TASK OBJECTIVE
Would you give the records below again, exactly and completely?

EXERCISE MATERIAL
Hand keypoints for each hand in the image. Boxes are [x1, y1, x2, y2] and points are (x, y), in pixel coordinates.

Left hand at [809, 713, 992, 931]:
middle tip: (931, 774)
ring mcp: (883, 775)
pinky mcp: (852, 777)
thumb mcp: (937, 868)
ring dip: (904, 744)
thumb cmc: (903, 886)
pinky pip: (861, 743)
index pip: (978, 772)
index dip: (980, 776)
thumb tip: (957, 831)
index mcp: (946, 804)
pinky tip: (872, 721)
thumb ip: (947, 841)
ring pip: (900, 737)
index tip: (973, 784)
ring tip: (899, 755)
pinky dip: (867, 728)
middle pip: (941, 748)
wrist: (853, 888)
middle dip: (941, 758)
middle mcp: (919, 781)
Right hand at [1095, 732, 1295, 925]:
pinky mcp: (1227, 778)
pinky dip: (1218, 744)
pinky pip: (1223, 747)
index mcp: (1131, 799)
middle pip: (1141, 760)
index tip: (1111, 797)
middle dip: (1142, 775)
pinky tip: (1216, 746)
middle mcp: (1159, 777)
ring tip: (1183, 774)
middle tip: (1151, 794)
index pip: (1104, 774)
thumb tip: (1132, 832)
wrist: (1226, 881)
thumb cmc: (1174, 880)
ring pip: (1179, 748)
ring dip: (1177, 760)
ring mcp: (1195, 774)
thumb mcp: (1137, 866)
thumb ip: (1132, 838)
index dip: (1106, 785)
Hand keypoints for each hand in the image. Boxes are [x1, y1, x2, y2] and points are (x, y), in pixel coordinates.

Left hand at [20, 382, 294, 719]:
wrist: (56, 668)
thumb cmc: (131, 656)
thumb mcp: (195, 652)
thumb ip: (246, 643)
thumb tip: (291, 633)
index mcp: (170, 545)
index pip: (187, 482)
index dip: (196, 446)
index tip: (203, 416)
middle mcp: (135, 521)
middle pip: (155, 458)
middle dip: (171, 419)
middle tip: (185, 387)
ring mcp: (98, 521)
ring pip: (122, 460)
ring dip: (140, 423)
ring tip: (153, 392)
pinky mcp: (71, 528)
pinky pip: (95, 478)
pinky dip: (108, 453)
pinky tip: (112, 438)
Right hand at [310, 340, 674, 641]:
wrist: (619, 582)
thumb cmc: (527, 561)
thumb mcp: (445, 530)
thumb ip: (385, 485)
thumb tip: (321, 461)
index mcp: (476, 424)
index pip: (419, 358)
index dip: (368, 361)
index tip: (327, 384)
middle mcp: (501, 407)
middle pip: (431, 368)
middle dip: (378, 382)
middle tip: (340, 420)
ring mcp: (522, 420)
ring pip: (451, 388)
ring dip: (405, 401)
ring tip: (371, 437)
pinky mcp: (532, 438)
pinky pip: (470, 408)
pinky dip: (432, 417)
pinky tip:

EXERCISE RESULT
Hand keypoints for each hand in the image. Boxes are [x1, y1, x2, y2] and points are (x, y), in pixel coordinates.

Left hand at [809, 713, 992, 931]:
middle tip: (931, 774)
ring mcp: (883, 775)
pinky mcp: (852, 777)
thumb mcp: (937, 868)
ring dip: (904, 744)
thumb cmc: (903, 886)
pinky pip: (861, 743)
index pip: (978, 772)
index dip: (980, 776)
thumb tip: (957, 831)
index mcp: (946, 804)
pinky tip: (872, 721)
thumb ip: (947, 841)
ring pip: (900, 737)
index tip: (973, 784)
ring tip: (899, 755)
pinky dip: (867, 728)
middle pip: (941, 748)
wrist: (853, 888)
middle dip: (941, 758)
middle mcp: (919, 781)
Right hand at [1095, 732, 1295, 925]:
pinky mcp: (1227, 778)
pinky dip: (1218, 744)
pinky pip: (1223, 747)
index mcp: (1131, 799)
middle pip: (1141, 760)
index tip: (1111, 797)
middle dip: (1142, 775)
pinky tip: (1216, 746)
middle mcp: (1159, 777)
ring tip: (1183, 774)
middle tip: (1151, 794)
index pip: (1104, 774)
thumb tip: (1132, 832)
wrist: (1226, 881)
thumb cmc: (1174, 880)
ring pip: (1179, 748)
ring dip: (1177, 760)
ring mcp: (1195, 774)
thumb mcp: (1137, 866)
thumb ip: (1132, 838)
index dip: (1106, 785)
Hand keypoints for each hand in the image. Boxes are [x1, y1, x2, y2] and points are (x, y), in pixel coordinates.

Left hand at [20, 382, 294, 719]:
wrist: (56, 668)
thumb cmc: (131, 656)
thumb mcp: (195, 652)
thumb ip: (246, 643)
thumb tip: (291, 633)
index mcp: (170, 545)
index pip: (187, 482)
index dip: (196, 446)
index tip: (203, 416)
middle mcp: (135, 521)
middle pip: (155, 458)
middle dip: (171, 419)
middle tip: (185, 387)
ring mcp: (98, 521)
ring pip: (122, 460)
ring dip: (140, 423)
ring tip: (153, 392)
pinky mcp: (71, 528)
pinky pip: (95, 478)
pinky dip: (108, 453)
pinky tip: (112, 438)
Right hand at [310, 340, 674, 641]:
wrist: (619, 582)
thumb cmc: (527, 561)
thumb mcp: (445, 530)
thumb ip: (385, 485)
thumb tip: (321, 461)
index mcp: (476, 424)
index pip: (419, 358)
index dip: (368, 361)
index tip: (327, 384)
middle mcp: (501, 407)
middle pip: (431, 368)
middle dip: (378, 382)
middle tip: (340, 420)
ring mcp: (522, 420)
ring pip: (451, 388)
ring dip: (405, 401)
ring tip: (371, 437)
pinky mcp: (532, 438)
pinky pip: (470, 408)
pinky dip: (432, 417)
pinky tip:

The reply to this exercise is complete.